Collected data
^^^^

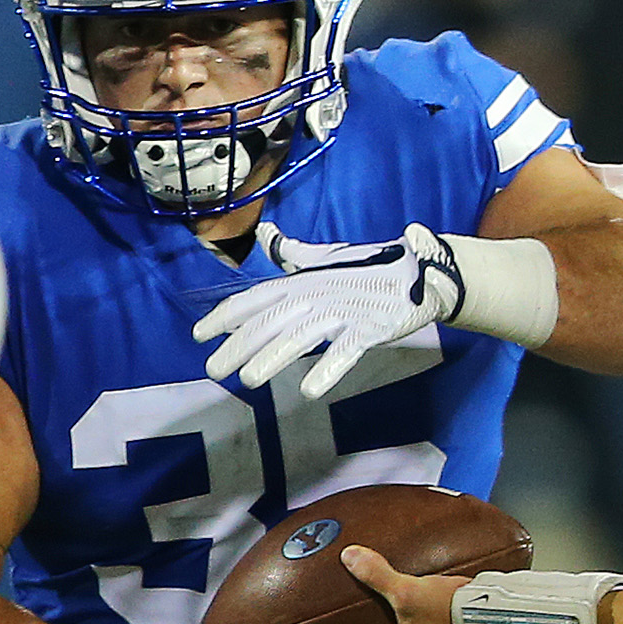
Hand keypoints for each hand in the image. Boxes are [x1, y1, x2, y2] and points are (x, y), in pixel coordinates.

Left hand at [194, 222, 463, 398]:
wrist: (422, 270)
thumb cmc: (370, 267)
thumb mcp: (327, 257)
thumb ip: (293, 252)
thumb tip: (266, 233)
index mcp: (303, 280)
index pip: (256, 298)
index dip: (225, 316)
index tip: (199, 335)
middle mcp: (317, 293)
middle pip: (270, 322)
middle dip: (238, 346)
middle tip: (213, 371)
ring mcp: (344, 311)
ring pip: (300, 336)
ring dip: (273, 358)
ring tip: (249, 380)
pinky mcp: (371, 328)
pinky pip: (346, 350)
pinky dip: (328, 368)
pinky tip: (309, 390)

^^^^

Exercise objective: Reprint each of the records exactly and skip the images.

Result of the task:
Hand keypoints for each hand in the image. Boxes are [x1, y1, x2, y2] and points are (x, y), in pixel coordinates.

Left hand at [194, 222, 463, 398]:
wrist: (422, 270)
thumb cmc: (370, 267)
thumb mcp: (327, 257)
thumb ip: (293, 252)
thumb tip: (266, 233)
index mcp: (303, 280)
index pip: (256, 298)
index dip: (225, 316)
index tip: (199, 335)
middle mcp: (317, 293)
middle pip: (270, 322)
middle dip: (238, 346)
middle tip: (213, 371)
ring mcp: (344, 311)
ring pip: (300, 336)
ring dip: (273, 358)
ring tip: (249, 380)
pinky mcp: (371, 328)
pinky pip: (346, 350)
pinky dip: (328, 368)
pinky tip: (309, 390)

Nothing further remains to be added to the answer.